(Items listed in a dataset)
※ ※ ※
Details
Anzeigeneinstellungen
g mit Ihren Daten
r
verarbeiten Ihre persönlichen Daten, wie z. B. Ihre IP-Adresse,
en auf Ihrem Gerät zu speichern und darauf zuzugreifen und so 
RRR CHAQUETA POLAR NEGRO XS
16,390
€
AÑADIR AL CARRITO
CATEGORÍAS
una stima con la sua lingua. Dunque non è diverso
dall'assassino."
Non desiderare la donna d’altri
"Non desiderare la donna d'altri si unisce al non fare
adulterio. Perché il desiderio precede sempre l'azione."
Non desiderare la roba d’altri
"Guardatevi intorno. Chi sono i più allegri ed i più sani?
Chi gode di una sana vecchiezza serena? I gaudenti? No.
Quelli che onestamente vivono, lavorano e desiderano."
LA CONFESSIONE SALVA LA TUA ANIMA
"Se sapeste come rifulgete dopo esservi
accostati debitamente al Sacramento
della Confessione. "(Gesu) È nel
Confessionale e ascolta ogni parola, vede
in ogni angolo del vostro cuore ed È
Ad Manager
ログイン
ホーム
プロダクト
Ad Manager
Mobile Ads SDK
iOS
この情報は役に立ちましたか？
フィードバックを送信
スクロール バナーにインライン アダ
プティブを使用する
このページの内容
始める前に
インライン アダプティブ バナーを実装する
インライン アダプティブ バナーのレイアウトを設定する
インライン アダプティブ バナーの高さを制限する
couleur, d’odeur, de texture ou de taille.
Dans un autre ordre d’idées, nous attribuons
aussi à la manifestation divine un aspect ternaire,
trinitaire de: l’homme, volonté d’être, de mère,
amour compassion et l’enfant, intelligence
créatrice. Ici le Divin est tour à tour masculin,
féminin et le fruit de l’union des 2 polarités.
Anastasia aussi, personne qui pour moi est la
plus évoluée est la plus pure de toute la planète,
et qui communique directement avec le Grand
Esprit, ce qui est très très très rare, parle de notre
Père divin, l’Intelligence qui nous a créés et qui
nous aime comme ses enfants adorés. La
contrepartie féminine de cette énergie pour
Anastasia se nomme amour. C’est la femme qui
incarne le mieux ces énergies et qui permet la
※ ※ ※
__Your task__. State the number of lines in the records that contain the string "nous", and nothing more.

__Task result__. 3